I just made a quick search and found that the main bottleneck is the optimization of non-blocking io. It is different on different systems and on linux there should be additional optimizations to make it fast.
k
Drogon is c++ based Actix is Rust You'll notice that the fastest ones have async/await support (aka coroutines) and use them properly.
a
@kenkyee I do understand that. The comparison looks like "C/Rust is fast and Java is slow", but actually it is not. You can see that wizzardo's engine is at the top, but one need to remember that main difference of wizzardo-http is that it fixes linux problem with async io. So it is not about lanugage, it is about OS optimization. And if we run those examples on Windows, the results could be quite different (It had async io suuport for a long time).
k
Vertx beats most Java frameworks and has always been in the top 10. Uses async await concept too
a
Yeah. I mean that if we look at Ktor it is not that up the winner lists, but it relies on on Java-nio so it is quite possible that it is not that fast because java-nio lacks optimizations for linux. Also I agree, that those comparisons are useless in the real life.
k
AFAIK, vert.x also relies on NIO. It's an old time tested framework though...

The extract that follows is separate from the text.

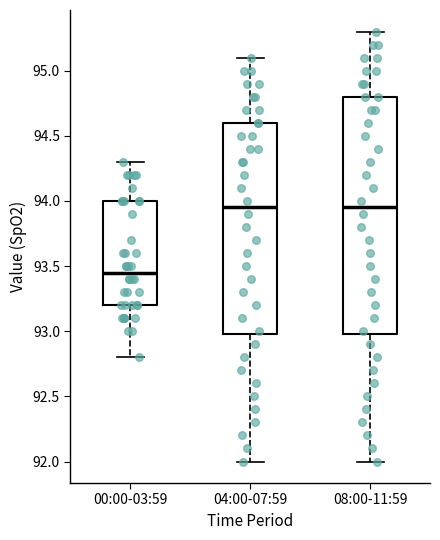

Reading left to right, transcribe this box plot: for each box, give where its median line is, the range the box spans, and where its two whiskers end, as read against the y-axis. The values are not printed on the chart, so give them approximately, as read against the axis.

00:00-03:59: median 93.45, box 93.20 to 94.00, whiskers 92.80 to 94.30
04:00-07:59: median 93.95, box 93.00 to 94.60, whiskers 92.00 to 95.10
08:00-11:59: median 93.95, box 93.00 to 94.80, whiskers 92.00 to 95.30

The comparisons on that site are probably some of the better ones...each framework can write their own benchmark or improve the one there. And the basic tests are common parts of a backend.
s
But there are other java/kotlin frameworks near the top. Jooby, http4k, ratpack, hexagon, micronaut, dropwizard.. most of them not using reactive model
a
Reactive model is important for disk IO, otherwis it is not that important.
s
or network io, or db io, or any io. but still, non reactive apps in the java world, written well, perform very very good
a
Of course. Reactivity is a compromised term. We should call it asynchronous. Usually you want your code to be asynchronous to avoid thread blocking, but you can do that with good old callback style. Tools like coroutines just make it simpler. By the way, ktor io core is not based on coroutines, it is a classic blocking API.
j
Someone should provide a Drogon intregration with Kotlin Native… It could be Drokon (or Drokot)
c
why do you think that ktor core is blocking? its definately not.
a
I said IO core. Unless they changed something dramatically since kotlinx-io fork, operations on Input and Output are blocking.
c
and IO being socket IO?
a
c
seems it can do blocking and non blocking
a
There are no callbacks so it uses nio in a blocking way. I am not saying that there should be necessary blocking code, I just say that it is not necessary non-blocking.